Task inputs |
====

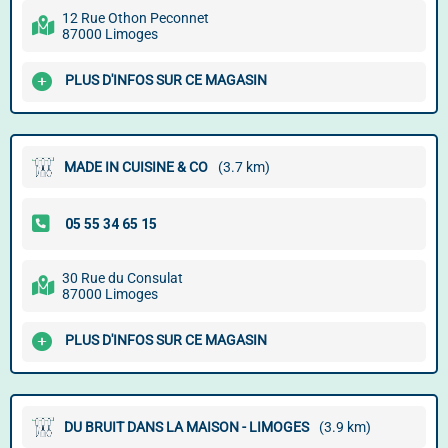
12 Rue Othon Peconnet
87000 Limoges
PLUS D'INFOS SUR CE MAGASIN
MADE IN CUISINE & CO
(3.7 km)
30 Rue du Consulat
87000 Limoges
PLUS D'INFOS SUR CE MAGASIN
DU BRUIT DANS LA MAISON - LIMOGES
(3.9 km)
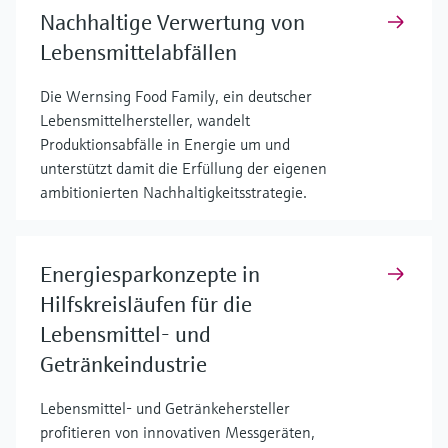
Nachhaltige Verwertung von
Lebensmittelabfällen
Die Wernsing Food Family, ein deutscher
Lebensmittelhersteller, wandelt
Produktionsabfälle in Energie um und
unterstützt damit die Erfüllung der eigenen
ambitionierten Nachhaltigkeitsstrategie.
Energiesparkonzepte in
Hilfskreisläufen für die
Lebensmittel- und
Getränkeindustrie
Lebensmittel- und Getränkehersteller
profitieren von innovativen Messgeräten,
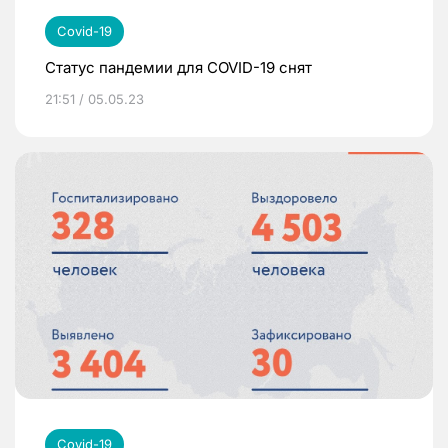
Covid-19
Статус пандемии для COVID-19 снят
21:51 / 05.05.23
Covid-19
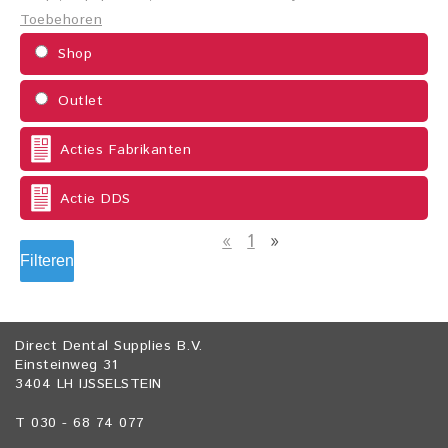
Toebehoren
Shop
Outlet
Acties Fabrikanten
Actie DDS
«
1
»
Filteren
Direct Dental Supplies B.V.
Einsteinweg 31
3404 LH IJSSELSTEIN
T 030 - 68 74 077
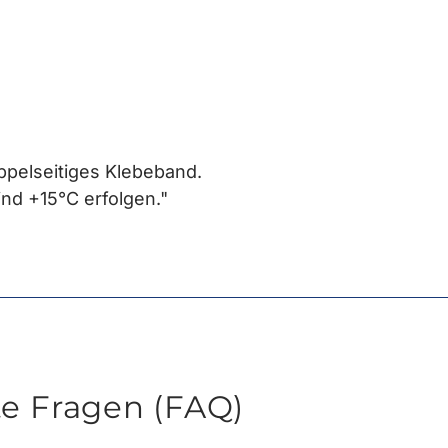
ppelseitiges Klebeband.
ind +15°C erfolgen."
te Fragen (FAQ)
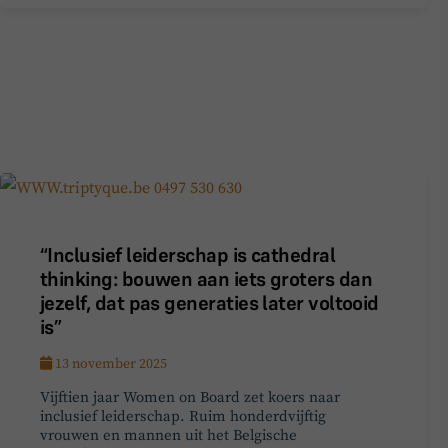
“Inclusief leiderschap is cathedral
thinking: bouwen aan iets groters dan
jezelf, dat pas generaties later voltooid
is”
13 november 2025
Vijftien jaar Women on Board zet koers naar
inclusief leiderschap. Ruim honderdvijftig
vrouwen en mannen uit het Belgische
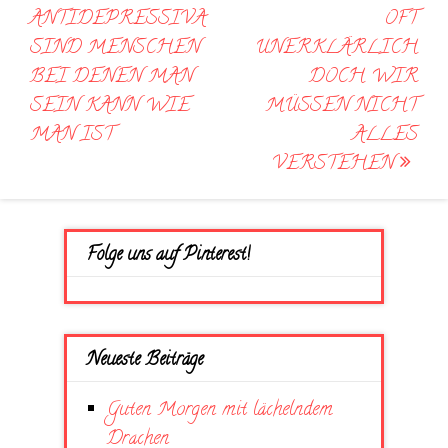
navigation
ANTIDEPRESSIVA
OFT
SIND MENSCHEN
UNERKLÄRLICH
BEI DENEN MAN
DOCH WIR
SEIN KANN WIE
MÜSSEN NICHT
MAN IST
ALLES
VERSTEHEN
Folge uns auf Pinterest!
Neueste Beiträge
Guten Morgen mit lächelndem
Drachen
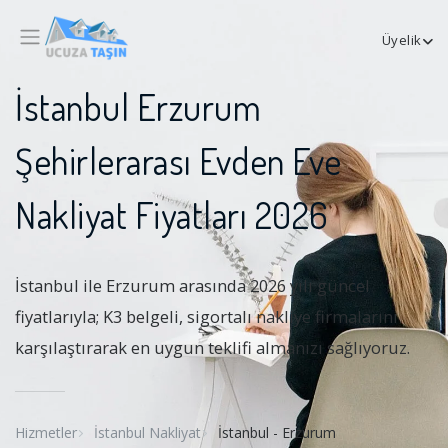
Üyelik
İstanbul Erzurum
Şehirlerarası Evden Eve
Nakliyat Fiyatları 2026
İstanbul ile Erzurum arasında 2026 yılı güncel
fiyatlarıyla; K3 belgeli, sigortalı nakliye firmalarını
karşılaştırarak en uygun teklifi almanızı sağlıyoruz.
Hizmetler
İstanbul Nakliyat
İstanbul - Erzurum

====

Task description |
The records above need to be reproduced exactly, with all images omitted.

Your solution |
12 Rue Othon Peconnet
87000 Limoges
PLUS D'INFOS SUR CE MAGASIN
MADE IN CUISINE & CO
(3.7 km)
30 Rue du Consulat
87000 Limoges
PLUS D'INFOS SUR CE MAGASIN
DU BRUIT DANS LA MAISON - LIMOGES
(3.9 km)
Nachhaltige Verwertung von
Lebensmittelabfällen
Die Wernsing Food Family, ein deutscher
Lebensmittelhersteller, wandelt
Produktionsabfälle in Energie um und
unterstützt damit die Erfüllung der eigenen
ambitionierten Nachhaltigkeitsstrategie.
Energiesparkonzepte in
Hilfskreisläufen für die
Lebensmittel- und
Getränkeindustrie
Lebensmittel- und Getränkehersteller
profitieren von innovativen Messgeräten,
Covid-19
Статус пандемии для COVID-19 снят
21:51 / 05.05.23
Covid-19
Toebehoren
Shop
Outlet
Acties Fabrikanten
Actie DDS
«
1
»
Filteren
Direct Dental Supplies B.V.
Einsteinweg 31
3404 LH IJSSELSTEIN
T 030 - 68 74 077
ppelseitiges Klebeband.
ind +15°C erfolgen."
te Fragen (FAQ)
“Inclusief leiderschap is cathedral
thinking: bouwen aan iets groters dan
jezelf, dat pas generaties later voltooid
is”
13 november 2025
Vijftien jaar Women on Board zet koers naar
inclusief leiderschap. Ruim honderdvijftig
vrouwen en mannen uit het Belgische
navigation
ANTIDEPRESSIVA
OFT
SIND MENSCHEN
UNERKLÄRLICH
BEI DENEN MAN
DOCH WIR
SEIN KANN WIE
MÜSSEN NICHT
MAN IST
ALLES
VERSTEHEN
Folge uns auf Pinterest!
Neueste Beiträge
Guten Morgen mit lächelndem
Drachen
Üyelik
İstanbul Erzurum
Şehirlerarası Evden Eve
Nakliyat Fiyatları 2026
İstanbul ile Erzurum arasında 2026 yılı güncel
fiyatlarıyla; K3 belgeli, sigortalı nakliye firmalarını
karşılaştırarak en uygun teklifi almanızı sağlıyoruz.
Hizmetler
İstanbul Nakliyat
İstanbul - Erzurum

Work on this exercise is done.